Nothing in the entries may be dropped: restate them word for word.

(Saved data entries)
=== Section Start ===
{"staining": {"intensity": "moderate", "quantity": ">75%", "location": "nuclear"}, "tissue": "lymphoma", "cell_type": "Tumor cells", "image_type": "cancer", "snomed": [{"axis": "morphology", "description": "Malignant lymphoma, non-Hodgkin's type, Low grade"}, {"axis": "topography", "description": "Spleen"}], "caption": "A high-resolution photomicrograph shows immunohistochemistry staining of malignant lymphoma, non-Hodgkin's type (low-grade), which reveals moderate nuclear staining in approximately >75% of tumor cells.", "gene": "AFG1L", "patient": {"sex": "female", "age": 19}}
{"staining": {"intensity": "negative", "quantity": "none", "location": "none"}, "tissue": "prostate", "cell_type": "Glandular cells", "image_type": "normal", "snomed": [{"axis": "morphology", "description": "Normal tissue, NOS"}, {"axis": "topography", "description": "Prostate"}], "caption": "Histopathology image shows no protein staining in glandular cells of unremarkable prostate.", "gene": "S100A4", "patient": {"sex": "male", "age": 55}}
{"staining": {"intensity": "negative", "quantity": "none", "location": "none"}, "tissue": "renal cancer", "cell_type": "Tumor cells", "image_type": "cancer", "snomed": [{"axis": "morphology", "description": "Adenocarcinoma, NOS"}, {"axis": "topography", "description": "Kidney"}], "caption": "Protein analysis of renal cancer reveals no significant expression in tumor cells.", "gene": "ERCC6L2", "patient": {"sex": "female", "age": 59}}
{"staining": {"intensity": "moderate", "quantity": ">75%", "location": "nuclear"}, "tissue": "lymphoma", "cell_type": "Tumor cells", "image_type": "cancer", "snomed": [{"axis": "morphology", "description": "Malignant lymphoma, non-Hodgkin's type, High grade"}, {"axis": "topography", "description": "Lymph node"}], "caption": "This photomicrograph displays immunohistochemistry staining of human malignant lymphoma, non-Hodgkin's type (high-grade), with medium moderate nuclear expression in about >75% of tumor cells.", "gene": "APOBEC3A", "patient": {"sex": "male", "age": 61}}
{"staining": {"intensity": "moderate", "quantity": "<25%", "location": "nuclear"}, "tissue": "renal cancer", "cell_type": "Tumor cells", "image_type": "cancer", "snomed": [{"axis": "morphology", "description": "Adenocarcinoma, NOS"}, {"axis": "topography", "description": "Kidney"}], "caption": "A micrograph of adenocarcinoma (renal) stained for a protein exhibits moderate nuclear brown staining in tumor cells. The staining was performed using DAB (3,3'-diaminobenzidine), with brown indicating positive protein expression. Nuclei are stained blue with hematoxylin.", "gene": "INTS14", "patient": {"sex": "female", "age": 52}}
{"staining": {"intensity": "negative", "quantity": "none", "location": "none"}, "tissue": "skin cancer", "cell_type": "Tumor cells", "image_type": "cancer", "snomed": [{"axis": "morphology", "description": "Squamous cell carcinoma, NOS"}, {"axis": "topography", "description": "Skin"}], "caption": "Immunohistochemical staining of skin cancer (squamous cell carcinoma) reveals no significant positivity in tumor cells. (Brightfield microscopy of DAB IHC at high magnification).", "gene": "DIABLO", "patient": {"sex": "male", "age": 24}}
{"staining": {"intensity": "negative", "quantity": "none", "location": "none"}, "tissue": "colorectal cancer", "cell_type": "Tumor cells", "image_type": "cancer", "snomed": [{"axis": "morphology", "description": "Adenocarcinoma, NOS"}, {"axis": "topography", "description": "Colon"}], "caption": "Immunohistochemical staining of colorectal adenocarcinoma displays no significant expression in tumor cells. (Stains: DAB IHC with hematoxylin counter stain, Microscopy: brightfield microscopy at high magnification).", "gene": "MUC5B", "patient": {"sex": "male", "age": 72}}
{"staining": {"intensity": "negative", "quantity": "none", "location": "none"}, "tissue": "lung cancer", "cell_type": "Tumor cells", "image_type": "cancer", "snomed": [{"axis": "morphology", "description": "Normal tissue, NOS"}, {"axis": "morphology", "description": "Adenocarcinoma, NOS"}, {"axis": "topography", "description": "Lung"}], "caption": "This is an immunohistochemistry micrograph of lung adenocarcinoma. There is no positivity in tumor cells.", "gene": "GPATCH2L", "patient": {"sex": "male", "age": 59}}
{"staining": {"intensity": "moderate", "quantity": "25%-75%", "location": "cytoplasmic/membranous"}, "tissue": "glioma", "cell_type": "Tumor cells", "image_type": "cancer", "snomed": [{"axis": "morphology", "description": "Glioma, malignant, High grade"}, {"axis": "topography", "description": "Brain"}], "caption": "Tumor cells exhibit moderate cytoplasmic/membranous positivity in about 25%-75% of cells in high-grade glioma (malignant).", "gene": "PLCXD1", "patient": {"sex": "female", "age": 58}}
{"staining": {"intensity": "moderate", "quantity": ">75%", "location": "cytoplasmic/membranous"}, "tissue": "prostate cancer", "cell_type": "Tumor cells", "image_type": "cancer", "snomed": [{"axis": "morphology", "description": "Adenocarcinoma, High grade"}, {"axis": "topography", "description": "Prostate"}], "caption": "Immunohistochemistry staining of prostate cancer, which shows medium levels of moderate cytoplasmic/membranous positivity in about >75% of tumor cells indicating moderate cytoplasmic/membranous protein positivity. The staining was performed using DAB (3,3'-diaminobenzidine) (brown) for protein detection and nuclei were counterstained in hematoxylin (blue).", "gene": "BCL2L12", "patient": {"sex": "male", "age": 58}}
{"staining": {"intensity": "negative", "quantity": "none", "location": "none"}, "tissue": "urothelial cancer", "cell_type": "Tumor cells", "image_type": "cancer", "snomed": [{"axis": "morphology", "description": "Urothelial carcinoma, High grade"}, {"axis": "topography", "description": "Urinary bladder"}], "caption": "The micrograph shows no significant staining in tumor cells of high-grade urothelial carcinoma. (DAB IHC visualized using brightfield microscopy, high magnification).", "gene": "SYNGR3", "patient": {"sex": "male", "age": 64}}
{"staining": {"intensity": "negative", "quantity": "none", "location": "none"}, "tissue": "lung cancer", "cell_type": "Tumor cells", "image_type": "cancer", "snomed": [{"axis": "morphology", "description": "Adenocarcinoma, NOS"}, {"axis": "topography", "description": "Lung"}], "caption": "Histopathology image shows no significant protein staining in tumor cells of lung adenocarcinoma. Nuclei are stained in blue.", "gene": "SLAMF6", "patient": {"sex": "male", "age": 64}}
=== Section End ===
» **TASK RESPONSE**:
{"staining": {"intensity": "moderate", "quantity": ">75%", "location": "nuclear"}, "tissue": "lymphoma", "cell_type": "Tumor cells", "image_type": "cancer", "snomed": [{"axis": "morphology", "description": "Malignant lymphoma, non-Hodgkin's type, Low grade"}, {"axis": "topography", "description": "Spleen"}], "caption": "A high-resolution photomicrograph shows immunohistochemistry staining of malignant lymphoma, non-Hodgkin's type (low-grade), which reveals moderate nuclear staining in approximately >75% of tumor cells.", "gene": "AFG1L", "patient": {"sex": "female", "age": 19}}
{"staining": {"intensity": "negative", "quantity": "none", "location": "none"}, "tissue": "prostate", "cell_type": "Glandular cells", "image_type": "normal", "snomed": [{"axis": "morphology", "description": "Normal tissue, NOS"}, {"axis": "topography", "description": "Prostate"}], "caption": "Histopathology image shows no protein staining in glandular cells of unremarkable prostate.", "gene": "S100A4", "patient": {"sex": "male", "age": 55}}
{"staining": {"intensity": "negative", "quantity": "none", "location": "none"}, "tissue": "renal cancer", "cell_type": "Tumor cells", "image_type": "cancer", "snomed": [{"axis": "morphology", "description": "Adenocarcinoma, NOS"}, {"axis": "topography", "description": "Kidney"}], "caption": "Protein analysis of renal cancer reveals no significant expression in tumor cells.", "gene": "ERCC6L2", "patient": {"sex": "female", "age": 59}}
{"staining": {"intensity": "moderate", "quantity": ">75%", "location": "nuclear"}, "tissue": "lymphoma", "cell_type": "Tumor cells", "image_type": "cancer", "snomed": [{"axis": "morphology", "description": "Malignant lymphoma, non-Hodgkin's type, High grade"}, {"axis": "topography", "description": "Lymph node"}], "caption": "This photomicrograph displays immunohistochemistry staining of human malignant lymphoma, non-Hodgkin's type (high-grade), with medium moderate nuclear expression in about >75% of tumor cells.", "gene": "APOBEC3A", "patient": {"sex": "male", "age": 61}}
{"staining": {"intensity": "moderate", "quantity": "<25%", "location": "nuclear"}, "tissue": "renal cancer", "cell_type": "Tumor cells", "image_type": "cancer", "snomed": [{"axis": "morphology", "description": "Adenocarcinoma, NOS"}, {"axis": "topography", "description": "Kidney"}], "caption": "A micrograph of adenocarcinoma (renal) stained for a protein exhibits moderate nuclear brown staining in tumor cells. The staining was performed using DAB (3,3'-diaminobenzidine), with brown indicating positive protein expression. Nuclei are stained blue with hematoxylin.", "gene": "INTS14", "patient": {"sex": "female", "age": 52}}
{"staining": {"intensity": "negative", "quantity": "none", "location": "none"}, "tissue": "skin cancer", "cell_type": "Tumor cells", "image_type": "cancer", "snomed": [{"axis": "morphology", "description": "Squamous cell carcinoma, NOS"}, {"axis": "topography", "description": "Skin"}], "caption": "Immunohistochemical staining of skin cancer (squamous cell carcinoma) reveals no significant positivity in tumor cells. (Brightfield microscopy of DAB IHC at high magnification).", "gene": "DIABLO", "patient": {"sex": "male", "age": 24}}
{"staining": {"intensity": "negative", "quantity": "none", "location": "none"}, "tissue": "colorectal cancer", "cell_type": "Tumor cells", "image_type": "cancer", "snomed": [{"axis": "morphology", "description": "Adenocarcinoma, NOS"}, {"axis": "topography", "description": "Colon"}], "caption": "Immunohistochemical staining of colorectal adenocarcinoma displays no significant expression in tumor cells. (Stains: DAB IHC with hematoxylin counter stain, Microscopy: brightfield microscopy at high magnification).", "gene": "MUC5B", "patient": {"sex": "male", "age": 72}}
{"staining": {"intensity": "negative", "quantity": "none", "location": "none"}, "tissue": "lung cancer", "cell_type": "Tumor cells", "image_type": "cancer", "snomed": [{"axis": "morphology", "description": "Normal tissue, NOS"}, {"axis": "morphology", "description": "Adenocarcinoma, NOS"}, {"axis": "topography", "description": "Lung"}], "caption": "This is an immunohistochemistry micrograph of lung adenocarcinoma. There is no positivity in tumor cells.", "gene": "GPATCH2L", "patient": {"sex": "male", "age": 59}}
{"staining": {"intensity": "moderate", "quantity": "25%-75%", "location": "cytoplasmic/membranous"}, "tissue": "glioma", "cell_type": "Tumor cells", "image_type": "cancer", "snomed": [{"axis": "morphology", "description": "Glioma, malignant, High grade"}, {"axis": "topography", "description": "Brain"}], "caption": "Tumor cells exhibit moderate cytoplasmic/membranous positivity in about 25%-75% of cells in high-grade glioma (malignant).", "gene": "PLCXD1", "patient": {"sex": "female", "age": 58}}
{"staining": {"intensity": "moderate", "quantity": ">75%", "location": "cytoplasmic/membranous"}, "tissue": "prostate cancer", "cell_type": "Tumor cells", "image_type": "cancer", "snomed": [{"axis": "morphology", "description": "Adenocarcinoma, High grade"}, {"axis": "topography", "description": "Prostate"}], "caption": "Immunohistochemistry staining of prostate cancer, which shows medium levels of moderate cytoplasmic/membranous positivity in about >75% of tumor cells indicating moderate cytoplasmic/membranous protein positivity. The staining was performed using DAB (3,3'-diaminobenzidine) (brown) for protein detection and nuclei were counterstained in hematoxylin (blue).", "gene": "BCL2L12", "patient": {"sex": "male", "age": 58}}
{"staining": {"intensity": "negative", "quantity": "none", "location": "none"}, "tissue": "urothelial cancer", "cell_type": "Tumor cells", "image_type": "cancer", "snomed": [{"axis": "morphology", "description": "Urothelial carcinoma, High grade"}, {"axis": "topography", "description": "Urinary bladder"}], "caption": "The micrograph shows no significant staining in tumor cells of high-grade urothelial carcinoma. (DAB IHC visualized using brightfield microscopy, high magnification).", "gene": "SYNGR3", "patient": {"sex": "male", "age": 64}}
{"staining": {"intensity": "negative", "quantity": "none", "location": "none"}, "tissue": "lung cancer", "cell_type": "Tumor cells", "image_type": "cancer", "snomed": [{"axis": "morphology", "description": "Adenocarcinoma, NOS"}, {"axis": "topography", "description": "Lung"}], "caption": "Histopathology image shows no significant protein staining in tumor cells of lung adenocarcinoma. Nuclei are stained in blue.", "gene": "SLAMF6", "patient": {"sex": "male", "age": 64}}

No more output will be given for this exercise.